=== Extracted text ===

On 2nd March, Fifty-five houses were destroyed in Kadwal.  The Masjid, which was under construction, was razed to the ground and the books in it were burnt. "Jai Siya Ram" was inscribed on the debris.  We met Mahboob Bhai, the Mukhia of Kadwal and Shakera Bibi, both now at the relief camp in Chhota-udepur. Shakera Bibi said: "We were assured that nothing would happen to us.  But on 3rd March the people were given kerosene and they burnt our homes.  It is the people in our village who identified our houses to the rioters who were mostly from other villages.  We were running and they threatened to kill us.  They looted our house and carried everything away.  They burnt our animals. But we want to go back. After the Sabarmati Express was burnt, we didn't sleep even for one night.  The adivasis had been given money to do this eight days earlier.  What do they know of the difference between a Mandir and a Masjid.

=== Activity list ===
a - List everything the Kadwal account says was burnt.
b - Answer these from the Kadwal account:
(i) How many houses were destroyed in Kadwal?
(ii) Where are Mahboob Bhai and Shakera Bibi now?
(iii) How long in advance were the adivasis given money?
The material that comes next has no connection to the Kadwal account.

=== Given material ===
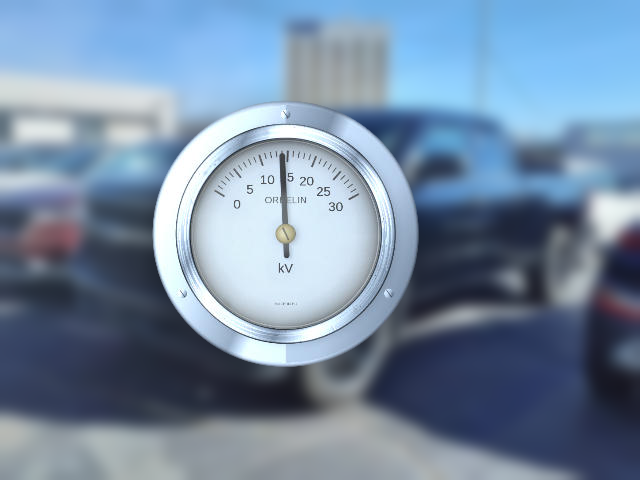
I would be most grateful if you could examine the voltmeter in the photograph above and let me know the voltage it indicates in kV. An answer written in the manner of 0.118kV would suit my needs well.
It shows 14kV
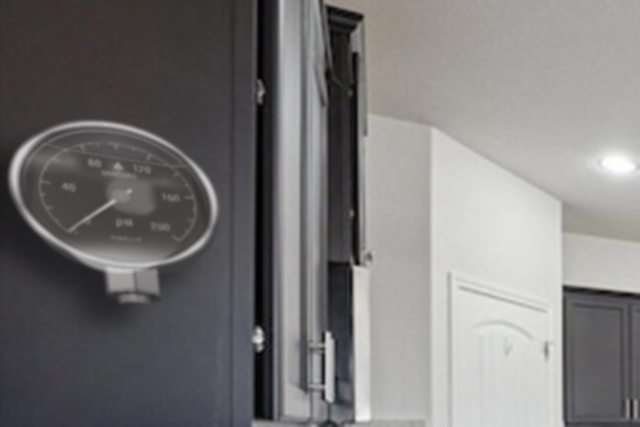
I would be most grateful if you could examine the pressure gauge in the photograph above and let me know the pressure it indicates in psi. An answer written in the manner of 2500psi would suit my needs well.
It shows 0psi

=== Responses to the exercise ===
a -
- The books in the Masjid
- The homes of Shakera Bibi's people
- Their animals
- The Sabarmati Express

b -
(i) Fifty-five
(ii) At the relief camp in Chhota-udepur
(iii) Eight days earlier